Alternatives considered¶
| Option | Why rejected |
|---|---|
Continue using raw pickle.load() / pickle.loads() in legacy paths |
Raw pickle can resolve arbitrary globals. Existing migration and payload paths already have a restricted helper and tests for disallowed globals. |
| Remove all legacy pickle compatibility immediately | Web Scraping and Scheduler still have explicit compatibility paths for older stored data. Removing them would strand legacy users without a migration path. |
| Enable legacy pickle compatibility by default | Pickle is a high-risk format. The current callers require explicit environment or configuration gates before loading legacy pickle payloads. |
Treat Security.safe_pickle as the universal pickle boundary for the repository |
The Embeddings cache currently has its own local restrictive unpickler. Calling this universal would overclaim current implementation. |
Combine restricted pickle, AES-GCM envelopes, and SecretManager adoption into one Security ADR |
TASK-2312 found different adoption levels and boundaries. Combining them would imply repository-wide guarantees the code does not currently provide. |
Consequences¶
New persistence and payload formats should prefer JSON or another explicit safe format.

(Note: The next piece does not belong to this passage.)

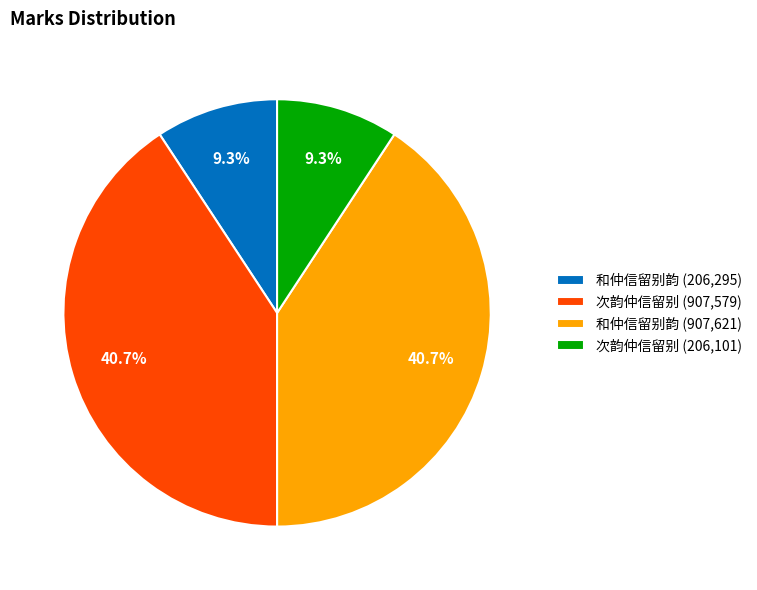

Between 和仲信留别韵 (206,295) and 次韵仲信留别 (907,579), which is larger?

次韵仲信留别 (907,579)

Pickle compatibility is for bounded legacy migration or compatibility paths only.
Callers that must support legacy pickle data must:
- route loads through
tldw_Server_API.app.core.Security.safe_pickle.safe_pickle_loads(); - keep compatibility default-disabled or explicitly gated;
- document the compatibility flag or configuration boundary;
- normalize and migrate legacy data to a safer format where practical;
- test default-disabled behavior and rejection of disallowed globals.
Existing cache-local restrictive unpicklers remain outside this ADR unless a future implementation consolidates them into Security.safe_pickle. This ADR also does not replace SecretManager, require every secret read to flow through SecretManager, or create a broad safe-serialization policy for every module.
Follow-up¶
- Use this ADR as the covering record for the restricted legacy pickle compatibility portion of INV-029.
- Keep
Docs/ADR/inventory/2026-06-07-security-secrets-serialization-adoption-audit.mdas the evidence and caveat record for this split. - Consider separate follow-up work for
SecretManageradoption if the owner wants that decision promoted from inventory-only status.